Descriptions of Database Settings

The following are descriptions of the database settings that are used for publishing models.
Database server
specifies the name of the server where the database resides.
Database
specifies the name of the database.
User ID
specifies the user identification that is required to access the database.
Password
specifies the password that is associated with the User ID.
Server user ID (DB2 only)
specifies the user ID for SAS SFTP. This value enables you to access the machine on which you have installed the DB2 database. If you do not specify a value for Server user ID, the value of User ID is used as the user ID for SAS SFTP.
Schema(Greenplum, Oracle, and DB2)
specifies the schema name for the database. The schema name is owned by the user that is specified in the User ID field. The schema must be created by your database administrator.

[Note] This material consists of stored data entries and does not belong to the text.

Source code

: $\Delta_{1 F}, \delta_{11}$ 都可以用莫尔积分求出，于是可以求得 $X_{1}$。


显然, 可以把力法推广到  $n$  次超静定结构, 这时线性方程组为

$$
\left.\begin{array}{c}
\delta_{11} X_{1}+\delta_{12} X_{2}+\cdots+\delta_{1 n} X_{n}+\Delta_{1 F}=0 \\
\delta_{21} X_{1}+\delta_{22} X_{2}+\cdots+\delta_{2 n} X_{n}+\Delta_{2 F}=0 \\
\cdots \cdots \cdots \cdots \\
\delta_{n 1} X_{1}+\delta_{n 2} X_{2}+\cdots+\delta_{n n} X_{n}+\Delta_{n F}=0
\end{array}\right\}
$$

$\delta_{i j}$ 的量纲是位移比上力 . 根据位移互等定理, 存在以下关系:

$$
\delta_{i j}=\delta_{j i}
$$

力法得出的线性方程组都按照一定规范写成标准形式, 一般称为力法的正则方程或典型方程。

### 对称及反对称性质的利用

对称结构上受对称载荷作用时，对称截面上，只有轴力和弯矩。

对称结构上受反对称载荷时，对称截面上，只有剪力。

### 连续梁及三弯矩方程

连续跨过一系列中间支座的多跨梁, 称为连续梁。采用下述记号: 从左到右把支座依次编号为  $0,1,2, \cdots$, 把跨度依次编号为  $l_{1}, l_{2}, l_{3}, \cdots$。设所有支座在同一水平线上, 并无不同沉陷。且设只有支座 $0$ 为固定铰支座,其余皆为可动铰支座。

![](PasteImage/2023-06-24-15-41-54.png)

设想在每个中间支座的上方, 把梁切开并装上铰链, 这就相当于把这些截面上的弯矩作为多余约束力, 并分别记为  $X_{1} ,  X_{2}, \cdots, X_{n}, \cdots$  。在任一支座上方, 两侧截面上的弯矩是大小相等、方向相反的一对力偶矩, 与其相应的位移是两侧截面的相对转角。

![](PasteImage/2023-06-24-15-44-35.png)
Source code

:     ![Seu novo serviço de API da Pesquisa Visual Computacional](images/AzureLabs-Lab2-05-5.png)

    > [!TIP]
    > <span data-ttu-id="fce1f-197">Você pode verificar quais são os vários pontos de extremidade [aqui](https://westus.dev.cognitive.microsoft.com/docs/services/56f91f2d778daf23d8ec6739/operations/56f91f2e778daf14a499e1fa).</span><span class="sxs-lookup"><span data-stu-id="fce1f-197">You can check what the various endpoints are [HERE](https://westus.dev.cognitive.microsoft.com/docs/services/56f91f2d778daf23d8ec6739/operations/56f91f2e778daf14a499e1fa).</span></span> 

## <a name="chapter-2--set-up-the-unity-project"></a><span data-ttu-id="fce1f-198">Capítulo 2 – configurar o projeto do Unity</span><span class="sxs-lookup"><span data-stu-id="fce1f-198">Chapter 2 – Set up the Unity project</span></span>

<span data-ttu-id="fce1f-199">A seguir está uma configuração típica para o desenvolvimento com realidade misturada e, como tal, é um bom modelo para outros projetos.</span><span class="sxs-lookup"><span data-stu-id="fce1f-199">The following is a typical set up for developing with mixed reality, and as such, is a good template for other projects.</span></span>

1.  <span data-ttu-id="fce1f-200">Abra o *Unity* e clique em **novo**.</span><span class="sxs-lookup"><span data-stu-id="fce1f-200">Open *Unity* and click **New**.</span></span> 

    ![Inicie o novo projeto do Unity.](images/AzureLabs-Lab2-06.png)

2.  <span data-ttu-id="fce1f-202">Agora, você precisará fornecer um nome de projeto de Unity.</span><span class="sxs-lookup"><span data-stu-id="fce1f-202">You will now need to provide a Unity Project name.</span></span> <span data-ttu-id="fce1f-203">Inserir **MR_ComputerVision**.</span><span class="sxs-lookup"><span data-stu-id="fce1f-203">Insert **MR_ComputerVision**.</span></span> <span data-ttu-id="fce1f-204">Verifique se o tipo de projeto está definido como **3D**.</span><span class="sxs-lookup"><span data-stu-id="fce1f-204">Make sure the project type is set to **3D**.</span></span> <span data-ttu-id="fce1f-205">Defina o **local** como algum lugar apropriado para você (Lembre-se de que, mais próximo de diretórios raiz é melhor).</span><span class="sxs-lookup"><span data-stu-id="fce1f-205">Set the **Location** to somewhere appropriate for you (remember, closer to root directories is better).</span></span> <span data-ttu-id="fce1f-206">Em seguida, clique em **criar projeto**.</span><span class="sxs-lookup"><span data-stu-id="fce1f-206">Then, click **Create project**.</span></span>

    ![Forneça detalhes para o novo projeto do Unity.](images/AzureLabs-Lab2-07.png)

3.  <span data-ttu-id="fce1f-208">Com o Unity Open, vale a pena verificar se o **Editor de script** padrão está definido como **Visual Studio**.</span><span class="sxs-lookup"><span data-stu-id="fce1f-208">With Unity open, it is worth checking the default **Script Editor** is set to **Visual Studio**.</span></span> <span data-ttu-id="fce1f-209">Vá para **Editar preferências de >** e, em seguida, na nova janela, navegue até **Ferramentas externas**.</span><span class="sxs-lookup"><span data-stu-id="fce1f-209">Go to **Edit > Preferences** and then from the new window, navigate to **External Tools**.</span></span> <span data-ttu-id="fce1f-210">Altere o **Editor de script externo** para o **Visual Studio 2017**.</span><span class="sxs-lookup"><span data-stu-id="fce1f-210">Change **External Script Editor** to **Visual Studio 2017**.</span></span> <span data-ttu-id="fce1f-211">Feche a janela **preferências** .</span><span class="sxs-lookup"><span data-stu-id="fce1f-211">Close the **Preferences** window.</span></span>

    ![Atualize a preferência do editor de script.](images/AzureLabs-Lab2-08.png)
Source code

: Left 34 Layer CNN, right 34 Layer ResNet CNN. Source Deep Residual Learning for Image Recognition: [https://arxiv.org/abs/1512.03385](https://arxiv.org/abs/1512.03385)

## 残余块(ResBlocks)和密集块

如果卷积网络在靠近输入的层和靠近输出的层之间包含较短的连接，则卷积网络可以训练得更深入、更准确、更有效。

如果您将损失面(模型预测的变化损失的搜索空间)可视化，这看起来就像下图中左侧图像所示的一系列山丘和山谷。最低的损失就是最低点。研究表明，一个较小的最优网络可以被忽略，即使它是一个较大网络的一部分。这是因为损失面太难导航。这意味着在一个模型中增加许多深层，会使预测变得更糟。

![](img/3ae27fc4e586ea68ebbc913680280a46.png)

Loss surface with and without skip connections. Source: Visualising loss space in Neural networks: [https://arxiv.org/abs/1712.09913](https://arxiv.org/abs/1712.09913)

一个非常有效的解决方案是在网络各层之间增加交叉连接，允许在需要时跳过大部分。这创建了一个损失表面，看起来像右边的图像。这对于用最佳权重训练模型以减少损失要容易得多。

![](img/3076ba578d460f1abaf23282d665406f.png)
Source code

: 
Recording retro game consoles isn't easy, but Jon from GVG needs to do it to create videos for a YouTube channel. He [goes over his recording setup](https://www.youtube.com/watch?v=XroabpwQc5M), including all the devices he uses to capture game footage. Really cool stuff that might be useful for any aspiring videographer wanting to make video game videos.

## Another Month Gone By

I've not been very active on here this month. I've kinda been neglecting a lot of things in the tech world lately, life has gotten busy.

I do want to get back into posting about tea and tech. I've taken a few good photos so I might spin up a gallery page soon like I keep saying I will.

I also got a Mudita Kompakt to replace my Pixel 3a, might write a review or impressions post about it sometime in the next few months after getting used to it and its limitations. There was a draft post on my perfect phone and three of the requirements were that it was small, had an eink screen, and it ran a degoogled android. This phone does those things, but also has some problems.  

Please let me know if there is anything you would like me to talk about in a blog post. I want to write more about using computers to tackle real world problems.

Initial wait time (DB2 only)
specifies the initial wait time in seconds for SAS SFTP to parse the responses and complete the SFTP –batch file process.
Default: 15 seconds
FTP time out (DB2 only)
specifies the time-out value in seconds if SAS SFTP fails to transfer the files.
Default: 120 seconds
Compile database (Netezza only)
specifies the name of the database where the SAS_COMPILEUDF function is published.
Default: SASLIB
See Also: For more information about publishing the SAS_COMPILEUDF function, see the SAS In-Database Products: Administrator's Guide.
Jazlib database (Netezza only)
specifies the name of the database where the SAS 9.3 Formats Library for Netezza is published.
Default: SASLIB
Instance number (SAP HANA only)
specifies the instance number. Specify either the PORT= argument or the INSTANCE= argument. You can use the DATABASE= argument in the %INDHN_CREATE_MODELTABLE, %INDHN_PUBLISH_MODEL, or %INDHN_RUN_MODEL macro instead of specifying the INSTANCE= argument.
Server and port number (Hadoop only)
specifies the name of the server and the process port number.
Directory path (Hadoop only)
specifies the directory path for the server.
MapReduce server and port number (Hadoop only)
specifies the name of the server and port number where the MapReduce function resides. Scoring files are used by the Hadoop MapReduce function to run the scoring model.